I am training a doc2vec model with multiple tags, so it includes the typical doc "ID" tag and then it also contains a label tag "Category 1." I'm trying to graph the results such that I get the doc distribution in a 2d (using LargeVis) but am able to color different tags. My problem is that the vectors the model returns exceed the number of training observations by 5 making difficult to align the original tags with the vectors:
In[1]: data.shape
Out[1]: (17717,5)
Training the model on 100 parameters
In[2]: model.docvecs.doctag_syn0.shape
Out[2]: (17722,100)
I have no idea whether the 5 additional observations shift the order of the vectors or whether they're just appended to the end. I want to avoid using string tags for the doc IDs because I am preparing this code to use on a much larger dataset. I found an explanation in a google group https://groups.google.com/forum/#!topic/gensim/OdvQkwuADl0 which explained that using multiple tags per doc can result in this type of output.

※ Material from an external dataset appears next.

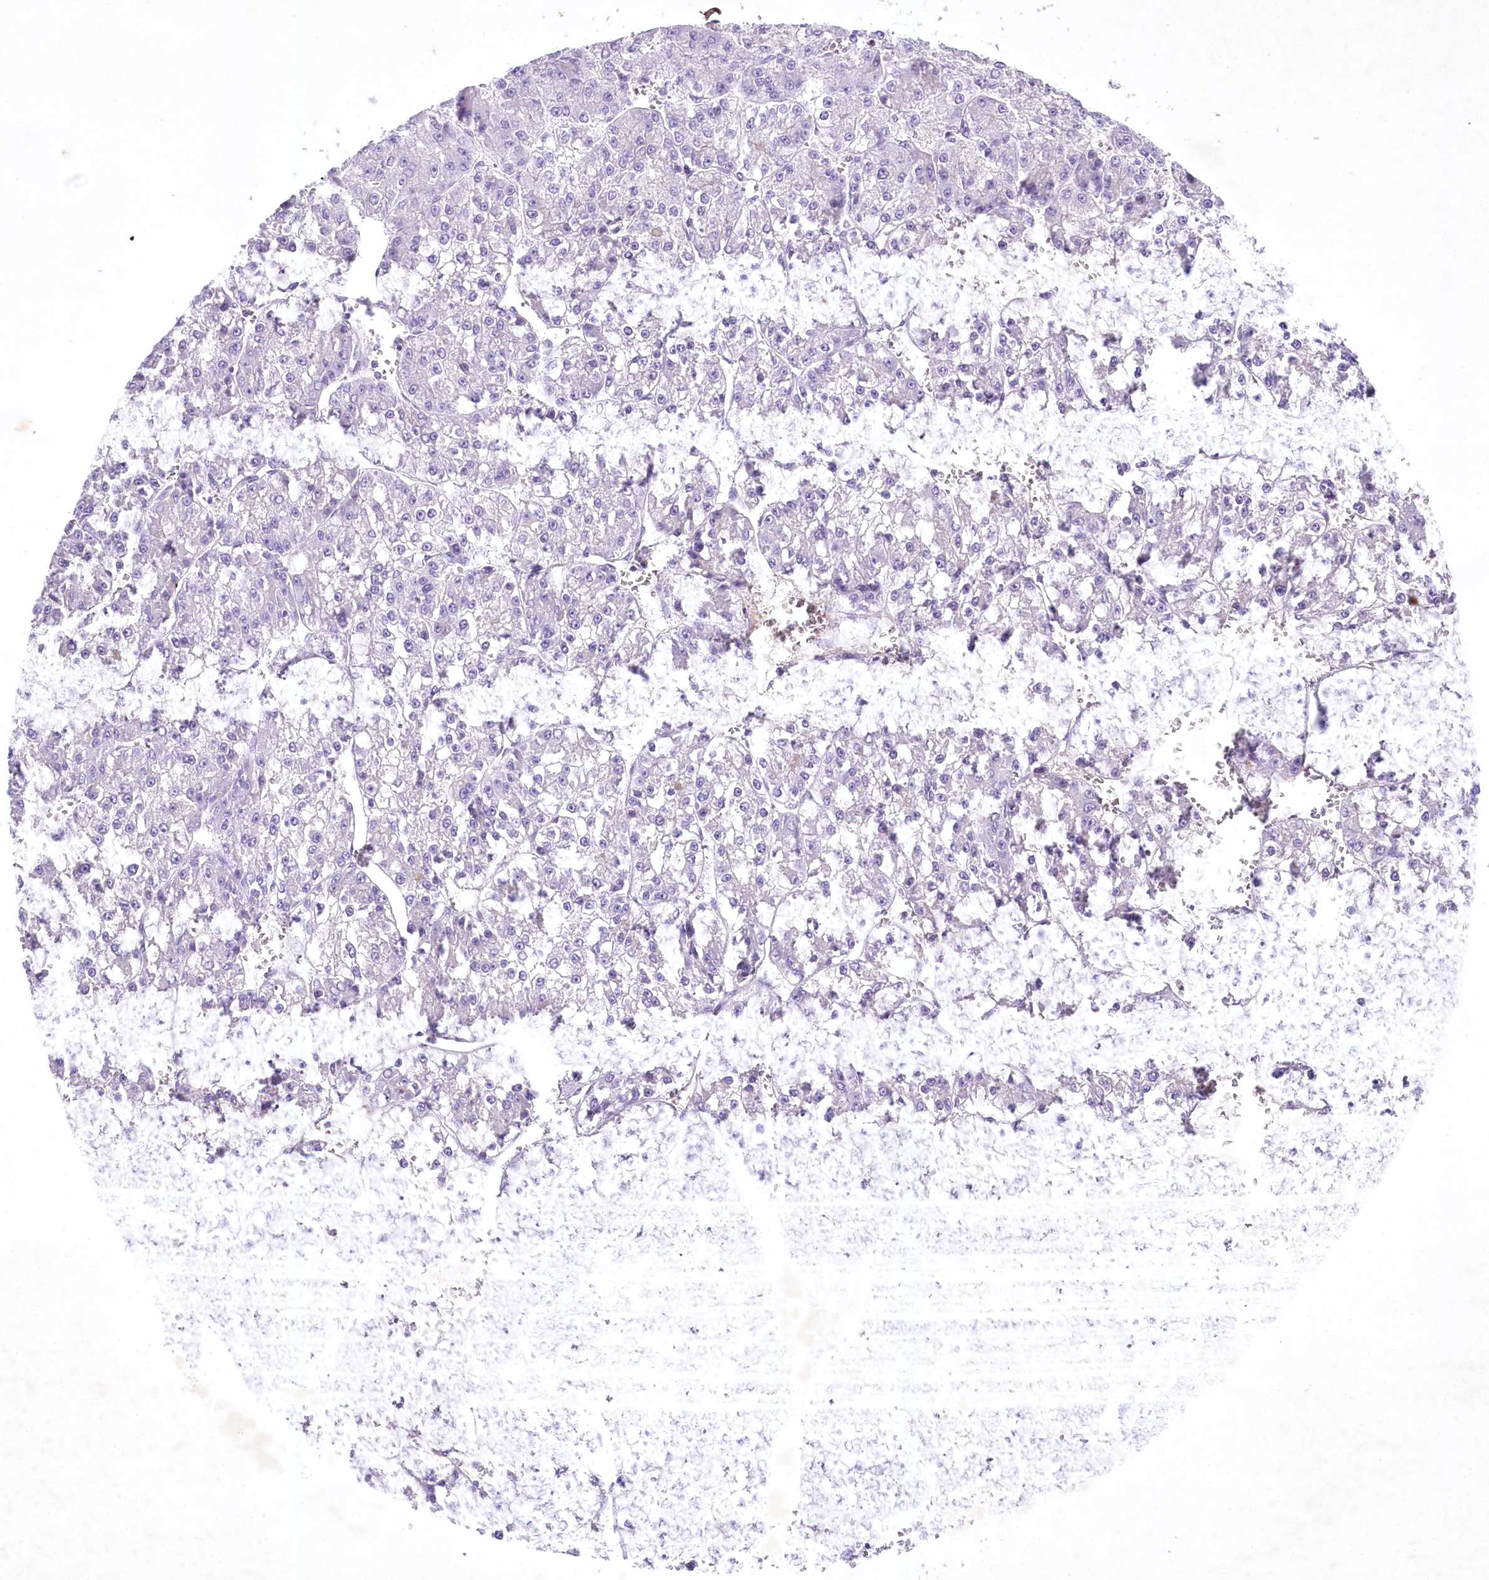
{"staining": {"intensity": "negative", "quantity": "none", "location": "none"}, "tissue": "liver cancer", "cell_type": "Tumor cells", "image_type": "cancer", "snomed": [{"axis": "morphology", "description": "Carcinoma, Hepatocellular, NOS"}, {"axis": "topography", "description": "Liver"}], "caption": "Histopathology image shows no significant protein positivity in tumor cells of hepatocellular carcinoma (liver).", "gene": "MYOZ1", "patient": {"sex": "female", "age": 73}}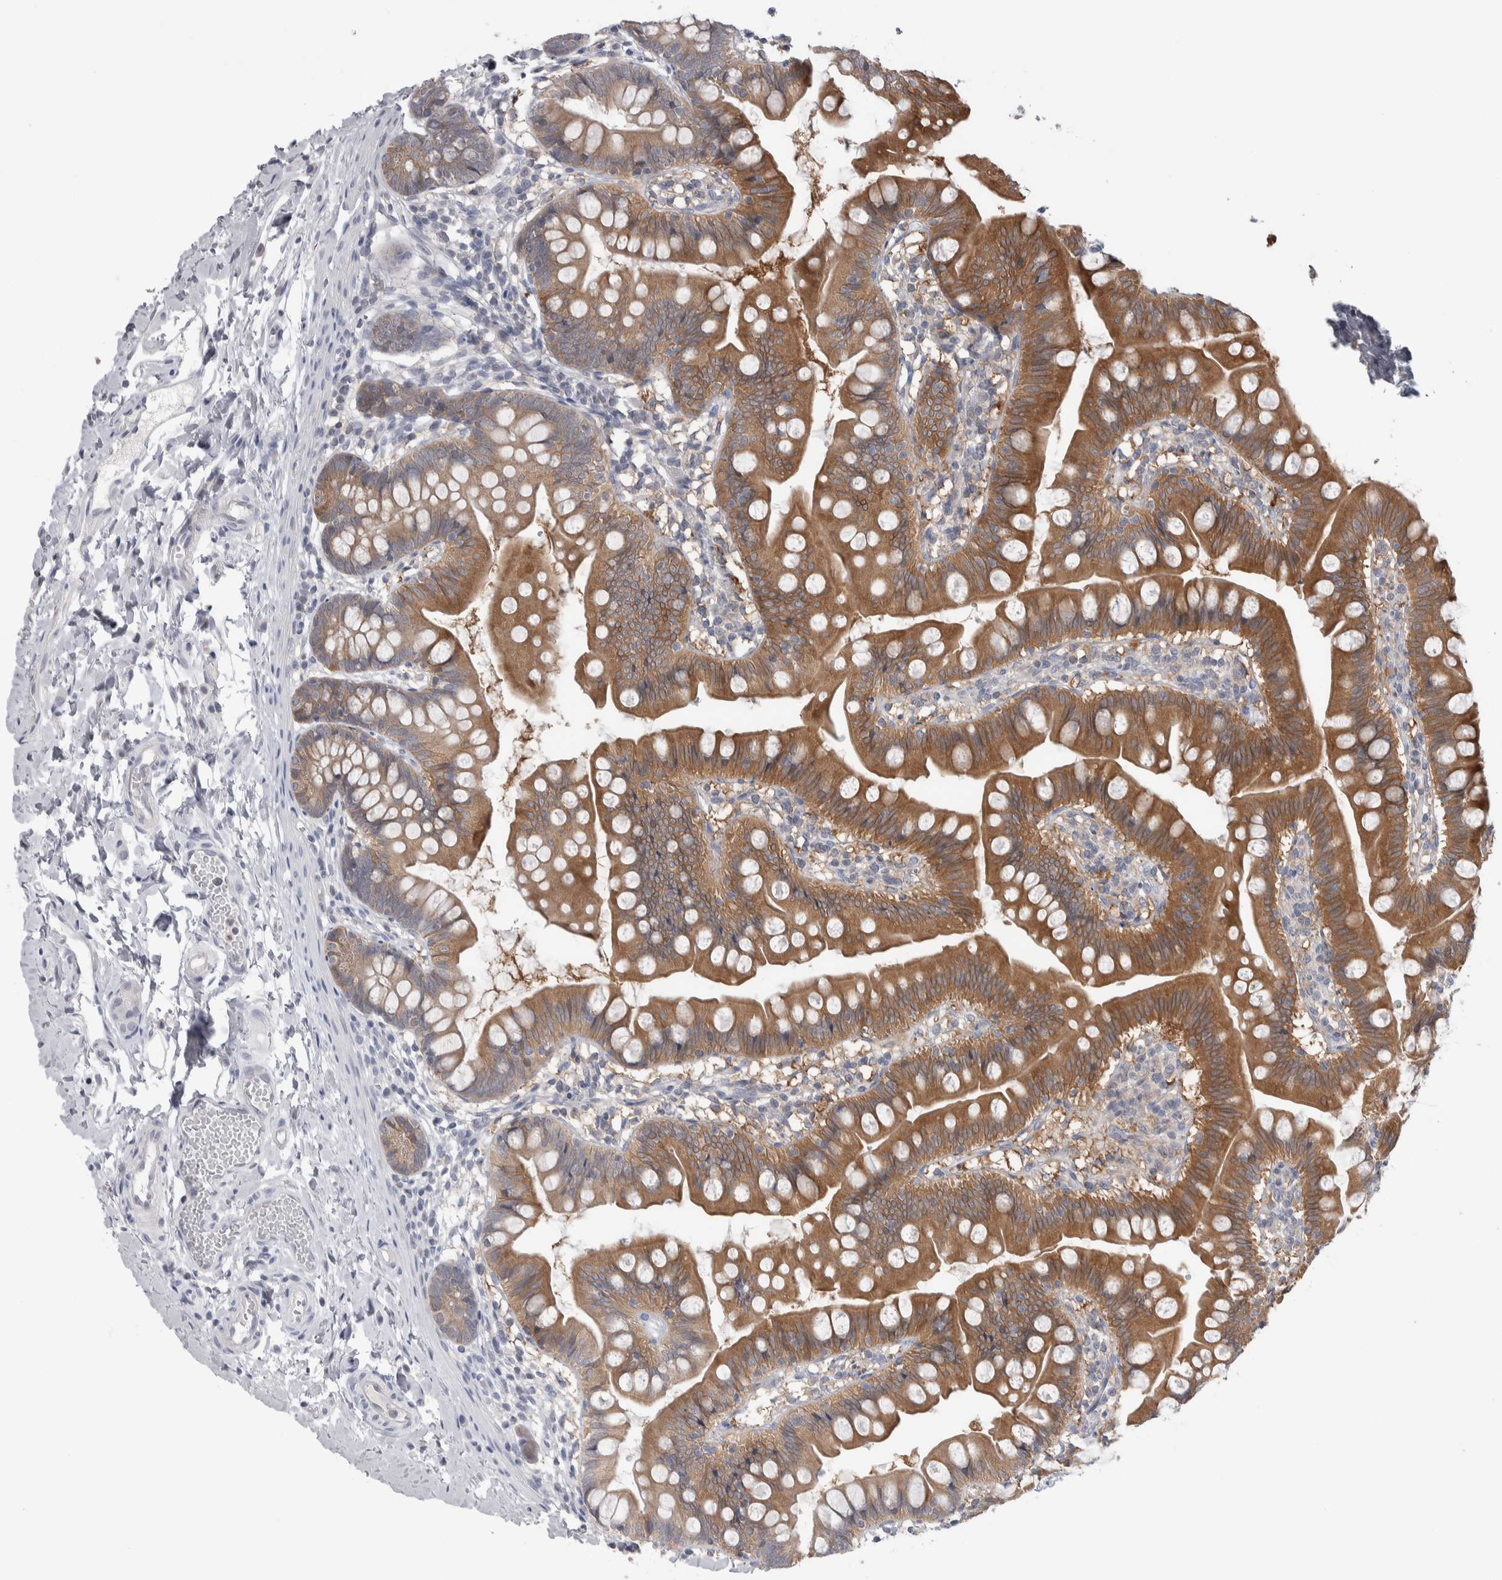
{"staining": {"intensity": "moderate", "quantity": ">75%", "location": "cytoplasmic/membranous"}, "tissue": "small intestine", "cell_type": "Glandular cells", "image_type": "normal", "snomed": [{"axis": "morphology", "description": "Normal tissue, NOS"}, {"axis": "topography", "description": "Small intestine"}], "caption": "Immunohistochemical staining of normal human small intestine shows >75% levels of moderate cytoplasmic/membranous protein staining in about >75% of glandular cells. (DAB (3,3'-diaminobenzidine) IHC, brown staining for protein, blue staining for nuclei).", "gene": "HTATIP2", "patient": {"sex": "male", "age": 7}}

However, I haven't been able to find a way to avoid or correct it in any forum or documentation.
The number of doc-vectors learned will be equal to the number of unique tags you've supplied. It looks like perhaps you've supplied 17,717 unique-IDs and then 5 extra repeating category-tags. Thus, there are 17,722 total known doc-tags (and thus corresponding learned doc-vectors). So, this is expected behavior.
If you need to pass just the 17,717 per-doc vectors to some other process (like a dimensionality-reduction to 2-d), you'll have to pull them out of the model. You could pull them out 1-by-1 – model.docvecs[doc_id]
– and put them into whatever form the next step needs.
If your doc-IDs happen to have been plain ints, from 0 to 17,716, then they will in fact be the first 17,716 entries in the model.docvecs.doctag_syn0
array, which might make things easier - you may just be able to use a view into that array. (The last five rows will be the string tags.)
I would suggest doing all your steps first without the extra complication of adding the secondary category string tags. Such extra tags may help or hurt vector-usefulness for downstream tasks in different situations, but definitely (as you've seen) make things a bit more complicated. So getting baseline results and outputs, without that complication, may be helpful.